While our law enforcement is notoriously flawed, our national interest in the Cold War also provided a playground for men like Bout to exploit. We turned a blind eye as some in security and intelligence circles armed every group along the border. From Khmer Rouge guerrillas in the east to Burmese rebels in the west, we made sure that these buffers were armed, ready and able to defend our soil. That was as recent as the 1980s.
But sooner or later these benefits outlived their usefulness. The aftermath of this policy is that some of us are stuck with an enormous load of small arms - just like the former Soviet Union in the post-Cold War era.
In a way, Bout's arrest here was a case in which the chicken had come home to roost. And no matter how much the Thai police tried to put on a brave face, the incident was nothing less than us getting a test of our own medicine.
The same short-sighted security policy was also apparent in the 1960s when the government turned a blind eye to the illicit activities of opium warlords in the Golden Triangle in exchange for their support in the anti-Communist effort.

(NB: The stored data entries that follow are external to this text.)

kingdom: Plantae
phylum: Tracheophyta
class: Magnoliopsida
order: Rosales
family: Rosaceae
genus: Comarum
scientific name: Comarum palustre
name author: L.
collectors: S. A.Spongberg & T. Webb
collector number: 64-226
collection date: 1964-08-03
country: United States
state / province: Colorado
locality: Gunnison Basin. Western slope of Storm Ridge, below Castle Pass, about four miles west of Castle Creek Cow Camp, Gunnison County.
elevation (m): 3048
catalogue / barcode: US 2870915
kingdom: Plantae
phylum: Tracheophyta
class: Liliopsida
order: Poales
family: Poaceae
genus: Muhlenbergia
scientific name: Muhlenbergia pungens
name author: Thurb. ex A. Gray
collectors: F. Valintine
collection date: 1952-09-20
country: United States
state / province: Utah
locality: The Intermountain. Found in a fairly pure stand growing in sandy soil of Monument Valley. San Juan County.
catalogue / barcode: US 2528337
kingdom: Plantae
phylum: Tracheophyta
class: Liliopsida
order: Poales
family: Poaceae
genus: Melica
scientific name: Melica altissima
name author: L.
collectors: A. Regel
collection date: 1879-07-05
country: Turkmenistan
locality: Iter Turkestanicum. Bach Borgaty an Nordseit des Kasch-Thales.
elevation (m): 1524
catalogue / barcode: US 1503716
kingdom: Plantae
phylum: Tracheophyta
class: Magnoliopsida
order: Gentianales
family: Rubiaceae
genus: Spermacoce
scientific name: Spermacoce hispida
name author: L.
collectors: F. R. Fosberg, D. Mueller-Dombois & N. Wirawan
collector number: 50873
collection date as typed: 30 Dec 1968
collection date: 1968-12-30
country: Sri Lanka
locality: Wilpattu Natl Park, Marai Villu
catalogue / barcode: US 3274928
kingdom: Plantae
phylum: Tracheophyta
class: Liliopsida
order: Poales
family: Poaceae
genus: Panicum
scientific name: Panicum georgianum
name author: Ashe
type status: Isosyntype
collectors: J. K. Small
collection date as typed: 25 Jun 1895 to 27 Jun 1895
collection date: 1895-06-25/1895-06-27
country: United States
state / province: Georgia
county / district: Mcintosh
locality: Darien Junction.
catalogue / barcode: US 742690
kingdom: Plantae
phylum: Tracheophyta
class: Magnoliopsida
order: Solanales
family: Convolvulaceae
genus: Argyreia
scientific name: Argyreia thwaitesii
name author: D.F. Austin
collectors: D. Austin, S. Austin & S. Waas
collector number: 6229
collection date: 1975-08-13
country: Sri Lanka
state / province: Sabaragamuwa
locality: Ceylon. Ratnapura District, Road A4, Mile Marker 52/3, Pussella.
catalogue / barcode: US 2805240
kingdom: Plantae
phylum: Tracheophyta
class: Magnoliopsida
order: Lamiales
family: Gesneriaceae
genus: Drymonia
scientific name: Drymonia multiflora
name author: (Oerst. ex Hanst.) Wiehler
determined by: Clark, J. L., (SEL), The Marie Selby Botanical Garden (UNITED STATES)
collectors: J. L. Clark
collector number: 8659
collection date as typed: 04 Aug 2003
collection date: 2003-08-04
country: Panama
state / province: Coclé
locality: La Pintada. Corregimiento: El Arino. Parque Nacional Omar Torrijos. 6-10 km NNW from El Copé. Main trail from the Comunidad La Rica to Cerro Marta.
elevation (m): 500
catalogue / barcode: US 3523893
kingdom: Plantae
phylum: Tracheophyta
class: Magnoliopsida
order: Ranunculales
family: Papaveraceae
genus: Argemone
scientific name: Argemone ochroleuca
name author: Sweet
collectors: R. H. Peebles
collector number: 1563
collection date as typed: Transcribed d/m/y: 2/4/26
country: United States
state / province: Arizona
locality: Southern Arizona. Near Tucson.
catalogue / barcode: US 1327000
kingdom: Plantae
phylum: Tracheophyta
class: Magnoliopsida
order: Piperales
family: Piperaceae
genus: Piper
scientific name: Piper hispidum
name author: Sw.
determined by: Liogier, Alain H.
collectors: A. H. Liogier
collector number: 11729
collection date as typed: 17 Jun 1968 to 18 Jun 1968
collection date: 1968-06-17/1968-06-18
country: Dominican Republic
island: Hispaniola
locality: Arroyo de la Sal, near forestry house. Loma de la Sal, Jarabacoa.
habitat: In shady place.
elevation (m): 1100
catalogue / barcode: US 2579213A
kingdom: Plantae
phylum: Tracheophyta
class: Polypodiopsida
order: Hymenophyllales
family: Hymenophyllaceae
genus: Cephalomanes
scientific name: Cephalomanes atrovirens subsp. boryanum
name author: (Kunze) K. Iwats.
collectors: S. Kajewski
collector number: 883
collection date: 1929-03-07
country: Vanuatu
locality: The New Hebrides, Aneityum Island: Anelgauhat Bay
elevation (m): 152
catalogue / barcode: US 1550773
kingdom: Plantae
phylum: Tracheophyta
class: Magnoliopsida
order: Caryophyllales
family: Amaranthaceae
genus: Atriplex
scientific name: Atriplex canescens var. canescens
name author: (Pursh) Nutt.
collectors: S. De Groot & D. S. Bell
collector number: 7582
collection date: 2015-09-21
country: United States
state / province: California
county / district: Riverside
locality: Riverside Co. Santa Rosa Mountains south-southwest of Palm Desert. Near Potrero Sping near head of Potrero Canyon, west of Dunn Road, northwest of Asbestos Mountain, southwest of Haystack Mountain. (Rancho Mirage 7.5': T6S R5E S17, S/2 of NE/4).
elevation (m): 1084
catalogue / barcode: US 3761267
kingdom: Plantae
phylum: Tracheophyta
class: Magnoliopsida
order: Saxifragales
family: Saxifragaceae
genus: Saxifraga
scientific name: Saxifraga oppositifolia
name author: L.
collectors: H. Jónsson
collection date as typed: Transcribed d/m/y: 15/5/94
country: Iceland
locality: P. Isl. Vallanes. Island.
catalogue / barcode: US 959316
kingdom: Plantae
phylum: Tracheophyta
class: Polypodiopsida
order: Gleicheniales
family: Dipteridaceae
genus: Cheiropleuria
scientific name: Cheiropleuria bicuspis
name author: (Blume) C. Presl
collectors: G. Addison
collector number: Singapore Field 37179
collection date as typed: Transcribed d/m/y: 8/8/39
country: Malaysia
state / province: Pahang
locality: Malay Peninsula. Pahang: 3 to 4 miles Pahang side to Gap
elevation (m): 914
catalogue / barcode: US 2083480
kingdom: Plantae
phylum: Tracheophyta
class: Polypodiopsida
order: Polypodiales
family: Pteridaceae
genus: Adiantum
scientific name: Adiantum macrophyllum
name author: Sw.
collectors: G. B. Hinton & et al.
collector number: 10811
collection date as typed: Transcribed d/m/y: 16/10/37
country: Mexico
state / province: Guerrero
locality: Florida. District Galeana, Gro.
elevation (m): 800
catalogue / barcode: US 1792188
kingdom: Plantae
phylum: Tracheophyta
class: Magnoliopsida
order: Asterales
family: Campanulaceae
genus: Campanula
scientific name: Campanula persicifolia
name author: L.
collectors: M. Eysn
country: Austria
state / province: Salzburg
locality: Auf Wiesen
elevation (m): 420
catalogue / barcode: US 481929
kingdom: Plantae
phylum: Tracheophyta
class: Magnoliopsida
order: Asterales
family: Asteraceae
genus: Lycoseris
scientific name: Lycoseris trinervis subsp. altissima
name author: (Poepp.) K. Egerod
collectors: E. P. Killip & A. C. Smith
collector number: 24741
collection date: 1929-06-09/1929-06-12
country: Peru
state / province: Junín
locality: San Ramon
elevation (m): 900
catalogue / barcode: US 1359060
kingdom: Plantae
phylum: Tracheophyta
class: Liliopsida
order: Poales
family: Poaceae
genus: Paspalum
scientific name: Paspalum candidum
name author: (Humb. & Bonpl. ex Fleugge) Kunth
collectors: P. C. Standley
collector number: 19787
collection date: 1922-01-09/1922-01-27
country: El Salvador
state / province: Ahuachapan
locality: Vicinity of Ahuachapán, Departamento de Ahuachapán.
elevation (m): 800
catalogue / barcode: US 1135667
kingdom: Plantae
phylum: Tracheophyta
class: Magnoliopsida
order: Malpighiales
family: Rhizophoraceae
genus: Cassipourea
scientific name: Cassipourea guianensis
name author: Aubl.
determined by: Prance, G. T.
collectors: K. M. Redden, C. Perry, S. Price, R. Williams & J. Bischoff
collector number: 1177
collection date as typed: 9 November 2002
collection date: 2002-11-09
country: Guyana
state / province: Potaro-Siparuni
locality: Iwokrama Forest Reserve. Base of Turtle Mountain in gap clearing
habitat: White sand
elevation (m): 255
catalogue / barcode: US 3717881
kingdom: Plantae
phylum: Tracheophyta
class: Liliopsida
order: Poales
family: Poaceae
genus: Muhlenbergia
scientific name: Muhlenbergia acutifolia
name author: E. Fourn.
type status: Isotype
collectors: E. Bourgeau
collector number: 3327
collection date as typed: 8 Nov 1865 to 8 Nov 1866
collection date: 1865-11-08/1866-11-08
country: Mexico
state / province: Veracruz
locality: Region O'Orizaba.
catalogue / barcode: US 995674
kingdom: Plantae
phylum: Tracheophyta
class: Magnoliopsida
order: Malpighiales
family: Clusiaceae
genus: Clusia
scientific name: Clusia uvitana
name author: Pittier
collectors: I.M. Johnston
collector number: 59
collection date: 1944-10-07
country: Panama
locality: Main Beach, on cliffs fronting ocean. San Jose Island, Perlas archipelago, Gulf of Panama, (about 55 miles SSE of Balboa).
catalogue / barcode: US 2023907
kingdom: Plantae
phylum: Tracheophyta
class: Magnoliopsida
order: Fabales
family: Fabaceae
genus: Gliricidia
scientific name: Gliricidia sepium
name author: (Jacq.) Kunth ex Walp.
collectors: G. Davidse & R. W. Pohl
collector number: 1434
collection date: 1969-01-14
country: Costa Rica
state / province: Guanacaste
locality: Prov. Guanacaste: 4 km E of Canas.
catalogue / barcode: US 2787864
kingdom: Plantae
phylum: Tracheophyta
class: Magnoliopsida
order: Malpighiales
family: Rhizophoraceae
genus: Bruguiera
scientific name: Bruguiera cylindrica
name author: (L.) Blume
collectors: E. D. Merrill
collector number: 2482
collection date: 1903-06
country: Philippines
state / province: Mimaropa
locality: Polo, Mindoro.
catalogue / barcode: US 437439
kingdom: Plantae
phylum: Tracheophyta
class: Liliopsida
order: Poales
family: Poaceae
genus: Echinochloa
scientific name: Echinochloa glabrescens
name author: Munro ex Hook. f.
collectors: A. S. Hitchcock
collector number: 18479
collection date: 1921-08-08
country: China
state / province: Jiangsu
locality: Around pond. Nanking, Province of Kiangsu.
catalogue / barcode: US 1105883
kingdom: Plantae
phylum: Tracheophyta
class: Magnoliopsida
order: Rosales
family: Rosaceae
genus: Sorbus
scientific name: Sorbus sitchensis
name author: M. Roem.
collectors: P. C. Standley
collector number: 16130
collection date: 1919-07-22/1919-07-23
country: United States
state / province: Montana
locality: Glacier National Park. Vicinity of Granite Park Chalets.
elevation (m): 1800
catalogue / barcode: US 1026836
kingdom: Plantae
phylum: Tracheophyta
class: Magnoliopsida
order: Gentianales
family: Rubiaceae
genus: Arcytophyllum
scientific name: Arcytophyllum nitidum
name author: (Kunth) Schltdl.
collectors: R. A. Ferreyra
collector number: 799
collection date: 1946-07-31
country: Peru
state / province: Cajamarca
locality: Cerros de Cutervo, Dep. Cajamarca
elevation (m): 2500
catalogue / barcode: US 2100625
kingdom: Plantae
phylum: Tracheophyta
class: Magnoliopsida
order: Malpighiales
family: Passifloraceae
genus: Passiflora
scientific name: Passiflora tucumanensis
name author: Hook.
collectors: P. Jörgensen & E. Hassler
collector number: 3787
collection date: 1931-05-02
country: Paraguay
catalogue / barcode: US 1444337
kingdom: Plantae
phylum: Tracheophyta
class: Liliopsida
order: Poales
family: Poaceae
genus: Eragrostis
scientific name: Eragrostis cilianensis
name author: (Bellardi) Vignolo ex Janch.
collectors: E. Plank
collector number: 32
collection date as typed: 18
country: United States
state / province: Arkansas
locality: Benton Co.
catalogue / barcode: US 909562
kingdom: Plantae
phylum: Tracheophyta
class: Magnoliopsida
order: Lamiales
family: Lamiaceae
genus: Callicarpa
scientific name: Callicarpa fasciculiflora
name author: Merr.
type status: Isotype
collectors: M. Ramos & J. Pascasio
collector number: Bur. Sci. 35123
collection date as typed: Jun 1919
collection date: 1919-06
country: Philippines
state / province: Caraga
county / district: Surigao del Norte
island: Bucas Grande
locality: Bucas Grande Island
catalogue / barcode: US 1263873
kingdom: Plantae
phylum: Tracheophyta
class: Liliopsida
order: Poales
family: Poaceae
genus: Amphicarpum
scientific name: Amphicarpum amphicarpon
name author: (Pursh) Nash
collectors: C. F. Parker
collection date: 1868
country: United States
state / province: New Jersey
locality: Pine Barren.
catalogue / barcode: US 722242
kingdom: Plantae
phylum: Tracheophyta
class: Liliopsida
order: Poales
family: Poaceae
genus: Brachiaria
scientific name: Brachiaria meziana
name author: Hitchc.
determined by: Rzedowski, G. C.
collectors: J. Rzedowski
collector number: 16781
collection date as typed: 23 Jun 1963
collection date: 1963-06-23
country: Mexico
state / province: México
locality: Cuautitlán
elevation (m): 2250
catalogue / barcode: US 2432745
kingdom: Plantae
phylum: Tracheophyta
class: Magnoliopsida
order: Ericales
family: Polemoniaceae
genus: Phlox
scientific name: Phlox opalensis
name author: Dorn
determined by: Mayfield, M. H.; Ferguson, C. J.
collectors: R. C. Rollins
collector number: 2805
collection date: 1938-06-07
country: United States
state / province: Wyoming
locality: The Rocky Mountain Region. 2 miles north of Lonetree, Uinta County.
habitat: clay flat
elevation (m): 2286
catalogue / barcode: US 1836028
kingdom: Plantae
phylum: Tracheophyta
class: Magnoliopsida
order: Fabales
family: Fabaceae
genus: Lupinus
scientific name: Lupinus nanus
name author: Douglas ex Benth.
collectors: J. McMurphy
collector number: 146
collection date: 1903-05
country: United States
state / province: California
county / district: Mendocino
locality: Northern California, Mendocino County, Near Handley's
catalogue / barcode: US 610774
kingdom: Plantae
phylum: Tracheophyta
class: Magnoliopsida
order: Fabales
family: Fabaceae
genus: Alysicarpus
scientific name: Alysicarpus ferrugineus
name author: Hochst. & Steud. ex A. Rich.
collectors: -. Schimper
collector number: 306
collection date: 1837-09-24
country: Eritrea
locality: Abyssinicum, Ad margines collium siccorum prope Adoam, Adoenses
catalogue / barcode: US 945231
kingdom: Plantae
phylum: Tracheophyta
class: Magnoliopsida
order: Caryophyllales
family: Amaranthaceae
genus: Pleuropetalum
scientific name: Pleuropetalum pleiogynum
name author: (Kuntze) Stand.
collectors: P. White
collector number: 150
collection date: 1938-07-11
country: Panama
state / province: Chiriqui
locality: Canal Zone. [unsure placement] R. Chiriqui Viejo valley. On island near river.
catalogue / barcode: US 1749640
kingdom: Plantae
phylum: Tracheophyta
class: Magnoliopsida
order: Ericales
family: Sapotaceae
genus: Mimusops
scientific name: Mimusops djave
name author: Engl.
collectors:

In the 1970s, dope pushers in Bangkok were supplying American GIs with marijuana. In the late 1980s, cocaine made its way onto the streets of Bangkok. The early 1990s marked the height of the African cocaine connection. Hardly a day went by when local Thai dailies didn't have photos of recently arrested Nigerian drug traffickers on their front pages.
The 1990s saw grade-four heroin from clandestine laboratories operated by the Wa in the Golden Triangle flooding the streets of Bangkok, followed by new and improved methamphetamines, known locally as yaa baa, about five years later.
In the late 1990s, a Liberation Tigers of Tamil Eelam operative was building a one-man suicide submarine in Phuket. It was the same type of submarine used in an attack on the Sri Lankan capital, Colombo.
While it is easy to blame foreigners for putting Bangkok on the international map as a major destination for criminals, the Thai government is not entirely blameless.
We need to overhaul the entire system, starting with immigration to the police officers on the street, as well as strengthen the entire justice system to ensure that enforcement is applied uniformly across the board.